For $n = 0$, $\mathbb{P}^n(\mathbb{C})$ is the one-point set. Hence, all its homotopy groups are the trivial group. The set of path components $\pi_0$ is a one-point set and can be considered the trivial group.

Case $n = 1$

For $n = 1$, $\mathbb{P}^1(\mathbb{C}) \cong S^2$ (a homeomorphism), i.e., it is the 2-sphere. Its homotopy groups are hence the same as those of the 2-sphere. Specifically, they are as follows:

• $\pi_0(\mathbb{P}^1(\mathbb{C}))$ is a one-point set.
• $\pi_1(\mathbb{P}^1(\mathbb{C}))$ is the trivial group.
• $\pi_2(\mathbb{P}^1(\mathbb{C})) \cong \mathbb{Z}$, i.e., it is isomorphic to the group of integers, with the identity map being the generator.
• $\pi_3(\mathbb{P}^1(\mathbb{C})) \cong \mathbb{Z}$, i.e., it is isomorphic to the group of integers, with the map being the Hopf fibration.
• $\pi_4(\mathbb{P}^1(\mathbb{C})) \cong \mathbb{Z}/2\mathbb{Z}$.

Higher homotopy groups are the same as those of the 2-sphere.

Case of higher $n$

For this case, we use the fiber bundle of sphere over projective space $S^{2n + 1} \to \mathbb{P}^n(\mathbb{C})$ with fiber $S^1$. We get the following long exact sequence of homotopy of a Serre fibration:

$\dots \to \pi_k(S^1) \to \pi_k(S^{2n + 1}) \to \pi_k(\mathbb{P}^n(\mathbb{C})) \to \pi_{k-1}(S^1) \to \dots$

For $k \ge 2$, $\pi_k(S^1)$ is trivial.

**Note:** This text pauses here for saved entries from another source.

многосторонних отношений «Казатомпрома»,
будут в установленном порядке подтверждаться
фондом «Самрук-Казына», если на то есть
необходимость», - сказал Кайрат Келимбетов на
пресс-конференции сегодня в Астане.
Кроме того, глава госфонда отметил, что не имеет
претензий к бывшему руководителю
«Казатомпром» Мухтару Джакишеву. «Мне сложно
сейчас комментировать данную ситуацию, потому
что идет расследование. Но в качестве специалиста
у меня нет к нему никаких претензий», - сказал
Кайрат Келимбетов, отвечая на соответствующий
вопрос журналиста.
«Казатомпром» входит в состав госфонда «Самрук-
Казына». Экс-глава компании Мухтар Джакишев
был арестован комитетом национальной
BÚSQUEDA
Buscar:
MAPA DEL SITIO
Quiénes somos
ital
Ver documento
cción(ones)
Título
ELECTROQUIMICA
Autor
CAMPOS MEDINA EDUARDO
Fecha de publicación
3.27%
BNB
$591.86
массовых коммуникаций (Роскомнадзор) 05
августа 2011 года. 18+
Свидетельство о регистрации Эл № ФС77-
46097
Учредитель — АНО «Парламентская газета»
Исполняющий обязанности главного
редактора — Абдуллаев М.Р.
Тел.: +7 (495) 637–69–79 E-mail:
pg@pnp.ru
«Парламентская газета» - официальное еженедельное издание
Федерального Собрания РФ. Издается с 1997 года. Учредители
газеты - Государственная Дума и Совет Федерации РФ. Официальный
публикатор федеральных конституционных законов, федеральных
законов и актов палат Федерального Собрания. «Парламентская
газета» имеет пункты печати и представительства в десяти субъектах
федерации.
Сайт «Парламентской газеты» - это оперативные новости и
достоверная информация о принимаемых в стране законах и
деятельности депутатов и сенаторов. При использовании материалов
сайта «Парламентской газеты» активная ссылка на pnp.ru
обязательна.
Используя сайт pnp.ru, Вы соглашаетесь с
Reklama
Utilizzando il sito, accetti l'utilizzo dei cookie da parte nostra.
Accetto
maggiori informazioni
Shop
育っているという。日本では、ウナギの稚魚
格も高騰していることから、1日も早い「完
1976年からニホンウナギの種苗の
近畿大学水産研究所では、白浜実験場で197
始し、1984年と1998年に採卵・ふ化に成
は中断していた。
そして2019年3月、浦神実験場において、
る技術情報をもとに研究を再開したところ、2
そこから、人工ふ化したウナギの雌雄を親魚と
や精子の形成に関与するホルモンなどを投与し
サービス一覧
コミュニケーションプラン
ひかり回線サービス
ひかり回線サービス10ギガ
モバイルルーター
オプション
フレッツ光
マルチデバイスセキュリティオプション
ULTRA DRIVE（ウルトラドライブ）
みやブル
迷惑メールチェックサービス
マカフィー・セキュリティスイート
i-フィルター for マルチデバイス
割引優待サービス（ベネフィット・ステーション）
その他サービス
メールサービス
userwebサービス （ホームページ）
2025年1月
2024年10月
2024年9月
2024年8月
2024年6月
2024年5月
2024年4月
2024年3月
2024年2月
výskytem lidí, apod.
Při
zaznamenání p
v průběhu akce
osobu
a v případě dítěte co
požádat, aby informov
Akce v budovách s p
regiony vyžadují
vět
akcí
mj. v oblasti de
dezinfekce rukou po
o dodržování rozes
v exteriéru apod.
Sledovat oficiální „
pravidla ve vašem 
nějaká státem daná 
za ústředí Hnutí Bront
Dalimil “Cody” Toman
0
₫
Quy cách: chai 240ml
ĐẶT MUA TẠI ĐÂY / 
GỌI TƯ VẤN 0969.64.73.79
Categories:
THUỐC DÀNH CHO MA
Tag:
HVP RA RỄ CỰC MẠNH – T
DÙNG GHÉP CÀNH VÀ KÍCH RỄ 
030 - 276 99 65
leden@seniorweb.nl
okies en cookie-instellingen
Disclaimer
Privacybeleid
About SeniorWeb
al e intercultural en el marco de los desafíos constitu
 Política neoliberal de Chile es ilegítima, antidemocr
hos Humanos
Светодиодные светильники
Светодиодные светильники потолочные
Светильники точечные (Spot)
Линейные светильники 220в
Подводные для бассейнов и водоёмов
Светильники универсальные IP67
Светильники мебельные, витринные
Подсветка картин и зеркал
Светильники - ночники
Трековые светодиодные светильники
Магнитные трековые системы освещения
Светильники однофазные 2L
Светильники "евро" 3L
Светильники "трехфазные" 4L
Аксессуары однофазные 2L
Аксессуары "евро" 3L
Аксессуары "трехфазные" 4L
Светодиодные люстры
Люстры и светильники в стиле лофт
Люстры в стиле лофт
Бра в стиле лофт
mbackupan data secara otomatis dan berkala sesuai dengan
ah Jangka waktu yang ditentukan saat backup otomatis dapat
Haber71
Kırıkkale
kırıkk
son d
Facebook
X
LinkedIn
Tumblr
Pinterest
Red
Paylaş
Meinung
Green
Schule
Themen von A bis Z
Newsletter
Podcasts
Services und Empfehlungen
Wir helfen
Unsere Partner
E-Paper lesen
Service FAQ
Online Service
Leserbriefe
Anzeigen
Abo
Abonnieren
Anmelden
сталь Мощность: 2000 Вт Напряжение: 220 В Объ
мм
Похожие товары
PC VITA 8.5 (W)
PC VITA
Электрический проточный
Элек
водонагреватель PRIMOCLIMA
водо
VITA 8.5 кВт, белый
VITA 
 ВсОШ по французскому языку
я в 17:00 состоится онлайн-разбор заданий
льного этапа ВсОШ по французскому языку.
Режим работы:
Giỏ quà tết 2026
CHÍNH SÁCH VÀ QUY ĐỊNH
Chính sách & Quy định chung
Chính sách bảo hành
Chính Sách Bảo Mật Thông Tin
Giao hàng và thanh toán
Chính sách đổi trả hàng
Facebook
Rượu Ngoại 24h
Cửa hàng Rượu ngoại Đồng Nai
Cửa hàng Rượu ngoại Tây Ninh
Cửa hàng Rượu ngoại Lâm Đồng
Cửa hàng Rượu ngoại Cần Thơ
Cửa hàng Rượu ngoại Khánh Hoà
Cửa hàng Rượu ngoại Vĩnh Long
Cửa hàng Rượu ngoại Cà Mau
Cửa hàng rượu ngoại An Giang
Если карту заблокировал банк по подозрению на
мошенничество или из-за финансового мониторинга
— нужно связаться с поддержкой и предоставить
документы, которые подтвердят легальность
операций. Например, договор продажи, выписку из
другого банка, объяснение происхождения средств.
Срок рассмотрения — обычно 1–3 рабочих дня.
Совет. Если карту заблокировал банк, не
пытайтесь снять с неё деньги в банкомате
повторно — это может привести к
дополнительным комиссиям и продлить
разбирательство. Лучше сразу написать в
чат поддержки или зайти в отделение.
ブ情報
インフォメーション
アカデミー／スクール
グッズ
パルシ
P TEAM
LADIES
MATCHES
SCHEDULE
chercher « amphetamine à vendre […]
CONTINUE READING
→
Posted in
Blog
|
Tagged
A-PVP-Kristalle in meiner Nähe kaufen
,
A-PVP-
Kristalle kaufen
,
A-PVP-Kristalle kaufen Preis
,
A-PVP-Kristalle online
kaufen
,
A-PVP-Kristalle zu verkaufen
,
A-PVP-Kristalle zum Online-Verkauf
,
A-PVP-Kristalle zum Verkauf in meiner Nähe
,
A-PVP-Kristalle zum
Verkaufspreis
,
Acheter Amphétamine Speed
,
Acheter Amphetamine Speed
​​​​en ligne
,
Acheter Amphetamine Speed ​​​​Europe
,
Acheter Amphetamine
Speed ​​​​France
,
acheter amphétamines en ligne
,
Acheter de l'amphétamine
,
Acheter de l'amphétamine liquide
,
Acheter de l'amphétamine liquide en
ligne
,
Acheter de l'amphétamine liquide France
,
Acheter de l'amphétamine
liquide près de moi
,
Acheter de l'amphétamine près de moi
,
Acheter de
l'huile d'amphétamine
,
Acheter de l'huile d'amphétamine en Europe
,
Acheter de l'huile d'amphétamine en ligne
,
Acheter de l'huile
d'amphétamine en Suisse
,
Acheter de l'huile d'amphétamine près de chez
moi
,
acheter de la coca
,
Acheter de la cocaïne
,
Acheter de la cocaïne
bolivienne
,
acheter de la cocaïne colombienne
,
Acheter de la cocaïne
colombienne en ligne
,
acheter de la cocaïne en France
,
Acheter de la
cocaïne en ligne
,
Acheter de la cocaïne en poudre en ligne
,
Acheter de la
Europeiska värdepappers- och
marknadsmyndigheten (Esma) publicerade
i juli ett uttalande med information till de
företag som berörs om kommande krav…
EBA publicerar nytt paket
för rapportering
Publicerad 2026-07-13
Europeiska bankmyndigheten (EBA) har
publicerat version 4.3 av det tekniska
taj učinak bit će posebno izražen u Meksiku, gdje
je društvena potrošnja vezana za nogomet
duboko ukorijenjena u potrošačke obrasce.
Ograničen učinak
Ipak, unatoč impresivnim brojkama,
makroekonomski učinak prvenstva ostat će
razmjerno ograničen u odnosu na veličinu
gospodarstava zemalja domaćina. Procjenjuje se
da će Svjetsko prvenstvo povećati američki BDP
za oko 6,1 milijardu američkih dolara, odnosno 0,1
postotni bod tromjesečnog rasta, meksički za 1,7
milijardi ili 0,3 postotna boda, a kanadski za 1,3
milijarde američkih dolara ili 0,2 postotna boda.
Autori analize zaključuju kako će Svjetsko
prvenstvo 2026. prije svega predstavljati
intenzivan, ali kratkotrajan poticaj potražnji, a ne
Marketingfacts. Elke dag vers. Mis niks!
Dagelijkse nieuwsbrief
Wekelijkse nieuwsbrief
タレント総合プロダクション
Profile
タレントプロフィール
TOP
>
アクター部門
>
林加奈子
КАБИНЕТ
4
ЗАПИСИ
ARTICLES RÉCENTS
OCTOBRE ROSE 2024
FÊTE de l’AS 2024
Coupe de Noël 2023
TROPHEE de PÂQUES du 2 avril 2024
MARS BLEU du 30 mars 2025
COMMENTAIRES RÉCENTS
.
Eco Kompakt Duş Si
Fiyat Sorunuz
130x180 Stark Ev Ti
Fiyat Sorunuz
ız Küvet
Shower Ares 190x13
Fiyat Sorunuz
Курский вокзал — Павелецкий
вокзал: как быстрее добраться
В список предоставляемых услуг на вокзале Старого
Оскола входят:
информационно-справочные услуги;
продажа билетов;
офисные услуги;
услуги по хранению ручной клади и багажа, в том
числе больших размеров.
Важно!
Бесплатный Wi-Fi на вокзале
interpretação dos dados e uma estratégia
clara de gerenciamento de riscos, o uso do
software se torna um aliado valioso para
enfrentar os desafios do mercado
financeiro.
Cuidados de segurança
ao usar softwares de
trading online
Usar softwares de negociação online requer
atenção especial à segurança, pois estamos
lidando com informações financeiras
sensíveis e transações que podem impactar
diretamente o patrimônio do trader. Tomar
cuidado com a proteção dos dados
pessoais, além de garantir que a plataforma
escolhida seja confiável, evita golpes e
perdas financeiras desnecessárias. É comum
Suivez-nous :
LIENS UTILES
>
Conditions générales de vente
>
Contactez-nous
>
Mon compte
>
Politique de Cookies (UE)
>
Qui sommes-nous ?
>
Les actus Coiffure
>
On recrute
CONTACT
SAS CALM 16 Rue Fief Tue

Thus we get the following:

• Case $k = 0$: $\pi_0(\mathbb{P}^n(\mathbb{C}))$ is a one-point space.
• Case $k = 1$: We get $\pi_1(\mathbb{P}^n(\mathbb{C}))$ is trivial.
• Case $k = 2$: We get $\pi_2(\mathbb{P}^n(\mathbb{C})) \cong \mathbb{Z}$..
• Case $2 < k < 2n + 1$: We get that $\pi_k(\mathbb{P}^n(\mathbb{C}))$ is the trivial group.
• Case $k = 2n + 1$: We get that $\pi_{2n+1}(\mathbb{P}^n(\mathbb{C})) \cong \mathbb{Z}$.
• Case $2n + 1 < k, k \ne 4n + 1$: We get that $\pi_k(\mathbb{P}^n(\mathbb{C})) \cong \pi_k(S^{2n + 1})$.